The bank, which almost collapsed in 2013 with a massive hole in its balance sheet that sparked its £1.5 billion bailout by hedge funds, posted dramatically higher losses of £204.2 million, up from £77m a year earlier.
The latest red ink came after a damning report last week from Britain’s financial regulators that found the bank had kept them in the dark and misled investors when it came to the brink two years ago.
However, the Prudential Regulation Authority (PRA) and the Financial Conduct Authority (FCA) spared Co-op Bank a potential £120m fine because of the fragile state of its balance sheet.
The lender has sold risky assets and slashed branches to get its balance sheet back in shape, as it revealed yesterday that transactions fell 28 per cent in the first half after slashing its branch network to 165 from 227 a year ago.
Nearly 200 jobs have gone as a result. Niall Booker, the Co-op Bank’s chief executive, said: “We won’t be profitable in 2015 or 2016, and we are not giving guidance further forward than that.”
Despite the widened losses, Booker insisted the bank’s turnaround was on track, with the lender now in better shape to withstand any future economic headwinds.
The bank lost just 2,250 current accounts in the first six months of this year against 62,646 in the same period of 2014. It said its mortgage lending was also recovering.
“Although the core bank remains work in progress, its performance is also beginning to improve,” Booker said. “Of course, we have always said that addressing legacy issues will continue to dominate financial performance for some time and there is considerable work ahead towards a full recovery.”

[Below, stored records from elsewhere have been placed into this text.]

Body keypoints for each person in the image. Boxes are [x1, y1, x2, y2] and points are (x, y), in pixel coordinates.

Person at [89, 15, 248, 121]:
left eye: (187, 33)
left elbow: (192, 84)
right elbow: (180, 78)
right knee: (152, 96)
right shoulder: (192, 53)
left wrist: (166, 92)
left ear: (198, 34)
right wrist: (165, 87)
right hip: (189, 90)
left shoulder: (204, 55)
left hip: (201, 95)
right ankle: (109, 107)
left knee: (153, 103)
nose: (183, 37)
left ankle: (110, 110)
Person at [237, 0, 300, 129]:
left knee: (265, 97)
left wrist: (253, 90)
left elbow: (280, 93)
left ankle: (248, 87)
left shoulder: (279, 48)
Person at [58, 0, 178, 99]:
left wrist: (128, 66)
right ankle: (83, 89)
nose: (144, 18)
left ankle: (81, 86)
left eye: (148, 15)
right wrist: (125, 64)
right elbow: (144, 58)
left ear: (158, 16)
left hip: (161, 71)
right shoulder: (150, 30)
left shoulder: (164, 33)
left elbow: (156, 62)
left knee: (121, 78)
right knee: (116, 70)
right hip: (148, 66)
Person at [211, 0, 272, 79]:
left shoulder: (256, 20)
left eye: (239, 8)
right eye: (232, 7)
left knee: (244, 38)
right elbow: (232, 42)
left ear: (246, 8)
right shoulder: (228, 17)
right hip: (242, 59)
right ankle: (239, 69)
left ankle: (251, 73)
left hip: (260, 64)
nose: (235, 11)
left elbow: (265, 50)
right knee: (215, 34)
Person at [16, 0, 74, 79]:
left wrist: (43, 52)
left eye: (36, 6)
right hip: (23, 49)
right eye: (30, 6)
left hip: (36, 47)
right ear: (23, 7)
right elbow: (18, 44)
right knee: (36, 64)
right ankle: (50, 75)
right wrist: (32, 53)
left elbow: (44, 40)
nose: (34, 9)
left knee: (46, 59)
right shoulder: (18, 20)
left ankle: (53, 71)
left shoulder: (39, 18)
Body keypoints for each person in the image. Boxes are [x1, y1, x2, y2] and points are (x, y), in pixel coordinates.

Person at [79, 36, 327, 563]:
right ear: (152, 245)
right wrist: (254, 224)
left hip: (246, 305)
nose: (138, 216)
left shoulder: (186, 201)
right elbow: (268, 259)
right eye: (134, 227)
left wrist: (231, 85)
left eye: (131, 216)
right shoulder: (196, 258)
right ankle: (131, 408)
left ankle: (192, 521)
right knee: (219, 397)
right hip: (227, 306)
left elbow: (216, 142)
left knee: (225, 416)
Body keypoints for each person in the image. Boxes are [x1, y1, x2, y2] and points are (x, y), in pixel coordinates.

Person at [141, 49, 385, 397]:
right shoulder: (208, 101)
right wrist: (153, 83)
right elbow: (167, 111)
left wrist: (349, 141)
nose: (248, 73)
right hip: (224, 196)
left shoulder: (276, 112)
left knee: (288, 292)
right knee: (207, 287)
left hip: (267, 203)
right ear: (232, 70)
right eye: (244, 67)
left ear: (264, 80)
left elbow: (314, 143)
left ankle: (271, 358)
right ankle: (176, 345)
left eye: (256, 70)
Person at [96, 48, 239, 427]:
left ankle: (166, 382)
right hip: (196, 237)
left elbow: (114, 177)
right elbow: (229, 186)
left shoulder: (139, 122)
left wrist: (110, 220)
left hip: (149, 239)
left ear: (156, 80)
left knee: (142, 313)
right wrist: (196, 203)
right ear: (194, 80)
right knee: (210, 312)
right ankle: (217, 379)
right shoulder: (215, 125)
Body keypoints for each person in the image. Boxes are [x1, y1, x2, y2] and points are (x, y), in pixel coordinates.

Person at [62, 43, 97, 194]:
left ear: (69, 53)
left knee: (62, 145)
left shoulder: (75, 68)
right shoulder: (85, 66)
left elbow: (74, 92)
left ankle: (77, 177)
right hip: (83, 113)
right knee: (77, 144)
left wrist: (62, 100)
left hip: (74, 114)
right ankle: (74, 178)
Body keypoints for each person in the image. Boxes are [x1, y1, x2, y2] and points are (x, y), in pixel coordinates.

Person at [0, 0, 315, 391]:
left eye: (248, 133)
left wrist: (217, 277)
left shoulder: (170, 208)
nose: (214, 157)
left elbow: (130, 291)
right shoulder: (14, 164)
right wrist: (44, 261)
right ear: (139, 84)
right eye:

There has been City speculation that the hedge funds that pumped money into the ailing business in return for a controlling 80 per cent stake are looking at buying up the remaining 20 per cent.
But Booker said: “We have had no meaningful discussions about that.”
He added that the recent findings of the PRA, which monitors the strength of bank balance sheets, and the FCA, which protects investors, were a “reminder for all our stakeholders of the scale of the challenges we face, but how far we’ve come since June 2013”.
As well as the mammoth hole in its balance sheet, the Co-op was also engulfed by scandal after former chairman Paul Flowers, who was a Methodist minister, was filmed buying class-A drugs and later fined for possession.
The lender is rebuilding its capital base after failing a Bank of England balance sheet stress test last year. Much of the capital shortfall unearthed two years ago was linked to losses on commercial property loans stemming from its ill-starred link in 2009 with the Britannia building society.
Co-op Bank said its latest results were impacted by losses of £38.2m on sales of assets to lower its debt levels and £101.9m in costs of its turnaround.
It also earmarked another £49m to cover potential compensation claims and legal charges, such as packaged accounts and issues relating to the consumer credit act. This was up from £38.6m a year earlier.
The bank flagged the potential for a possible future merger with another challenger bank, saying it had “talked to people from time to time”.